# Sanibel Island vs Marco Island



## Nolathyme (Sep 5, 2013)

I'm planning a trip to SW Florida in December. Will the water temperature be warmer off Marco Island than Sanibel? What are the best timeshare resorts in both areas with kids 2 and 4 years old in tow?


----------



## Sea Six (Sep 5, 2013)

They aren't that far apart, so the temps should be very similar.  During December, it may not be warm enough to swim in, but then some people swim in cold water.  Let's just say it will probably be low 70's.

The problem in Sanibel isn't the temperature, it's the water quality.  There have been huge releases of fresh water from Lake Okeechobee into the Caloosahatchee River, which has severely affected the water around Ft Myers Beach and Sanibel.  I'll attach a story from late July, and tell you that this is on the news every night.  The Governor is visiting, Senators are visiting, the Army Corps of Engineers is explaining, and tourists are very unhappy with the brown water.  I'm sure if you google this subject you will find many articles about this.  It's a horrible situation, and I hope that water doesn't make its way to the beach at Marco.  It is flowing offshore, so Marco should not be affected.   

http://www.nbc-2.com/story/22943481/is-the-dark-water-dangerous-to-humans#.Uii3sTasgdo

more of the same, there's tons of it:
http://www.nbc-2.com/story/22944129/brown-water-and-dead-sea-grass-plaguing-our-area#.Uii66Tasgdo


----------



## Bwolf (Sep 5, 2013)

There is a discussion of the water issue at TripAdvisor's Sanibel Island forum.

By December, the water releases may have ended.  Sea Six may know more about that.  Certainly the folks posting at TA's forum will keep us informed.

In addition, the water (when we go) always tends to be murky, at least along the shoreline because of the tide action.  There is also tannin in the water.  So, Sanibel water just isn't the clear, blue water you find in the Caribbean even without the water releases.

HTH


----------



## X-ring (Sep 25, 2013)

swj said:


> What are the best timeshare resorts in both areas with kids 2 and 4 years old in tow?



Your kids may be a touch too young but Tortuga Beach Club is the only resort (at least on Sanibel) that has a full-time recreation Director. 

I see from the December 2012 Recreation Schedule that daily activities for kids included things like beaded key chains, color a zipper bag, tie dye t-shirts, shell basket craft, etc.
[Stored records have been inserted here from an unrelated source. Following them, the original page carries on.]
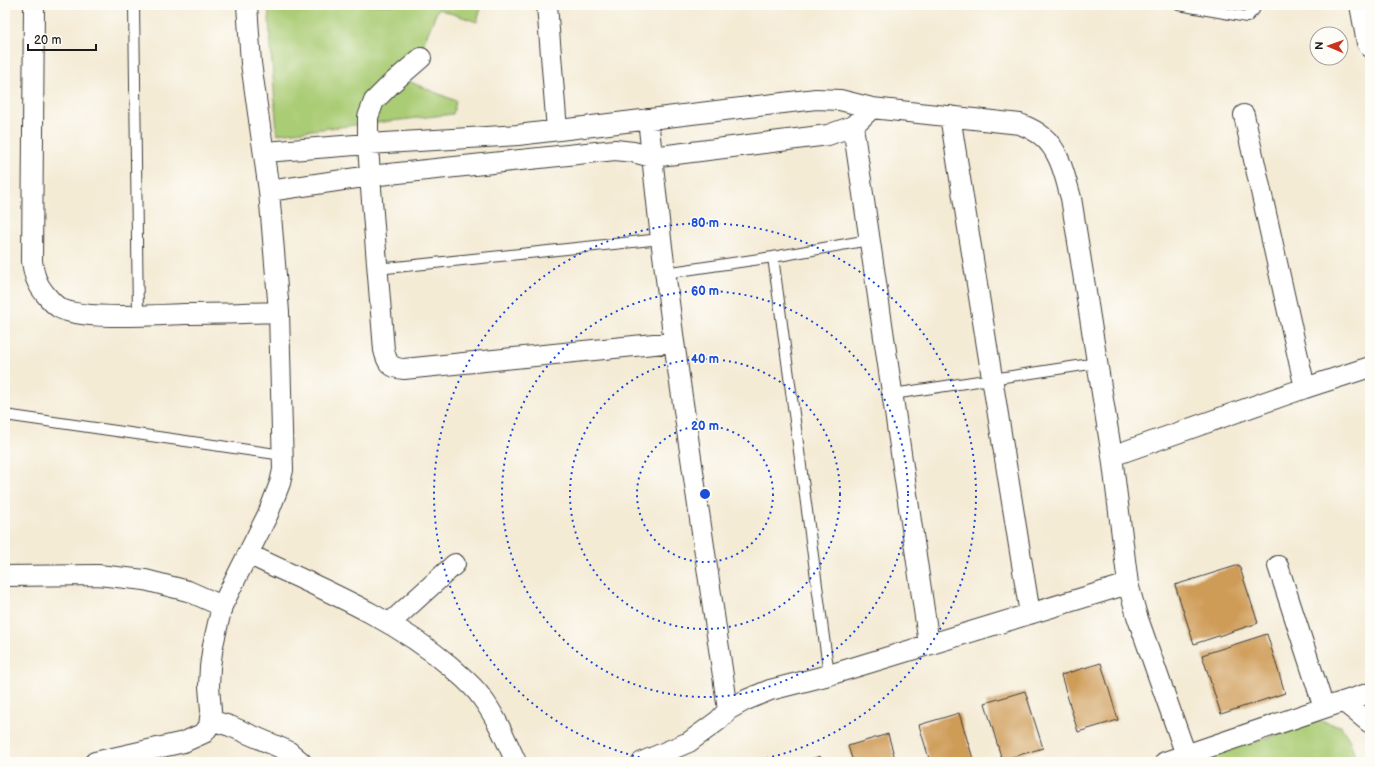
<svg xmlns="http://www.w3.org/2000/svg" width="1375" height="767" viewBox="0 0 1375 767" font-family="'Balsamiq Sans',sans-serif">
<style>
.green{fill:#aacc75;stroke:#637448}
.building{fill:#cf9c59}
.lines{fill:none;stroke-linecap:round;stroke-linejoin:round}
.lane-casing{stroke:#3c3b38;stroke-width:12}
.street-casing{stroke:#3c3b38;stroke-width:22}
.lane{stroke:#fff;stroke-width:10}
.street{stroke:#fff;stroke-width:20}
.ring{fill:none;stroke:#1d4ed8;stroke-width:2;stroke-dasharray:2 4}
.centre{fill:#1d4ed8;stroke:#fdfcf7;stroke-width:2}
.ring-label{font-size:12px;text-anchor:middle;font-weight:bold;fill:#1d4ed8;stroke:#fdfcf7;stroke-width:3;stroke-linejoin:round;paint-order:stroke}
</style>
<rect width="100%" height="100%" fill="#fdfcf7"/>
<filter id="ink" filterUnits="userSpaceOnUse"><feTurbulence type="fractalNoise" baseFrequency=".025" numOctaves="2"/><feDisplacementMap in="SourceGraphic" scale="8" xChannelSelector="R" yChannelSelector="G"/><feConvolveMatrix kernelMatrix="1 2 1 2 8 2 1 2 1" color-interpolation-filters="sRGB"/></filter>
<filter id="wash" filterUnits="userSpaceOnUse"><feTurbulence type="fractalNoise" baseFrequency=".012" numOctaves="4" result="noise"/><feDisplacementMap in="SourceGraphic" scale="16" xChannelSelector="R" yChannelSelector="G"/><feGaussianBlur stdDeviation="0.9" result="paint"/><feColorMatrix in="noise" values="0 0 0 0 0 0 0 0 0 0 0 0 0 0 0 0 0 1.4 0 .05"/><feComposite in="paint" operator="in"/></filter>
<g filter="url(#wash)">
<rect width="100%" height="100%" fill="#f4ebd5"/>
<!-- green -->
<path class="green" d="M268,5H482L477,22L438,9L408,81L456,101L453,114L277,134Z
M1319,721L1341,726L1350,741L1357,762H1191Z"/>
<g id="blocks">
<!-- building -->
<path class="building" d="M1239,565L1258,623L1194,644L1175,585Z
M1267,634L1285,693L1221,714L1202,655Z
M1101,663L1118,720L1078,732L1061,675Z
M1025,691L1043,748L1002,760L985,703Z
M959,713L974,762H930L919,725Z
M888,734L896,762H853L848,746Z
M820,756L822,762H802Z"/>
</g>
</g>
<g filter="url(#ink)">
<use href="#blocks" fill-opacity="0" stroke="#3c3b38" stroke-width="1"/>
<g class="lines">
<!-- lane casing -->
<g class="lane-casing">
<path id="lane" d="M134,5L138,316
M1179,5L1247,17L1254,10L1255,5
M773,257L829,675
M377,269L661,239
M665,273L773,257L869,240
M893,394L1097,363
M5,415L283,455"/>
</g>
<!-- street casing -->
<g class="street-casing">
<path id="street" d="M34,5L32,261C33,268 34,275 37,281C40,289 52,303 58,307C78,321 158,315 184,314C216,314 247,313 279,312
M547,5L557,130
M1360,5L1367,43L1370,47
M421,58L392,83L374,101L368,117V144L370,176L384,350C387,363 390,368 404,369L674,342
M1244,115L1305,388
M950,116L1030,614
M648,119L661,239L674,342L728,710
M853,126L929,644
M265,152L368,144L518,135L816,99L840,100L872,108L1020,124C1027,127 1035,130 1042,136C1060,150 1065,177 1071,198L1112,456L1128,584L1137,616L1186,755
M269,191L370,176L615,150L633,152L652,157L828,135L853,126L872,108
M1112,456L1305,388L1370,367
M248,554C317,587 391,616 450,666C461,676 473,685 482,698C496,717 506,740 516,762
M1278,566L1324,708
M5,576L98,575L145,580L188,591L222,606
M390,623L455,564
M1344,702L1370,723
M210,720L230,726L288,751L301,762
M95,762L184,742L204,733L209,726L211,711L209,686L210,667L213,645L222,606L268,514L280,483L283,470L279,312L269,191L251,63L247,5
M642,762L689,742L719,720L728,710L746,700L770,690L829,675L1128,584
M1165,762L1324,708L1370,693"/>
</g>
<!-- lane -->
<use href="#lane" class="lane"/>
<!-- street -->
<use href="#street" class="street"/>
</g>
</g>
<!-- distance rings -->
<g class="ring">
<circle cx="705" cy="494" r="68"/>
<circle cx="705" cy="494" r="135"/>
<circle cx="705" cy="494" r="203"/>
<path d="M663 762A271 271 0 1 1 747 762"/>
</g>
<circle cx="705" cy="494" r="6" class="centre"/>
<g class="ring-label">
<text x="705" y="227">80 m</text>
<text x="705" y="295">60 m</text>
<text x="705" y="363">40 m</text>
<text x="705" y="430">20 m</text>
</g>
<!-- margin -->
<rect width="1375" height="767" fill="none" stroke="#fdfcf7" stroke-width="20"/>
<!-- north arrow -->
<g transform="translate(1329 46) rotate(272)"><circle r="19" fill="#fdfcf7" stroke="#a3a29f"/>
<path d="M0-3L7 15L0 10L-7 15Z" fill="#c8321e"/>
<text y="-6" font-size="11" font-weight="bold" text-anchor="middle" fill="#1c1c1c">N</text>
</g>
<!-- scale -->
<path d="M28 44v6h68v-6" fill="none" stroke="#1c1c1c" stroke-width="2"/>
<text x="34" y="44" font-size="12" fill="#1c1c1c" stroke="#fdfcf7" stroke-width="3" paint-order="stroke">20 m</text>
</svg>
Lunches around the pool barbecue (open to everyone) and frozen treats are also offered. All at modest cost.

There's also a Kids Night Out on Wednesday for the (6-12?) group - typically a DVD movie.

We've never had children with us so can't speak from experience unfortunately.

As your kids get a bit older, keep in mind that Tortuga provides free golf for 6 every day at The Dunes Golf & Tennis Club.


----------



## lvhmbh (Sep 26, 2013)

I know that there are lots of kids activities at the beach resorts on Marco.  I have been to both and prefer Marco Island as you can go "off-isand" quite easily and explore the Everglades, Naples, etc.  I love Charter Club, Eagle's Nest, etc.


----------



## Sea Six (Sep 26, 2013)

Regarding sunset views:  Since the Marco beach resorts face west, they all have sunset views over water.  The resorts on Sanibel are near the south end, which faces south, so the sunset views are over land.


----------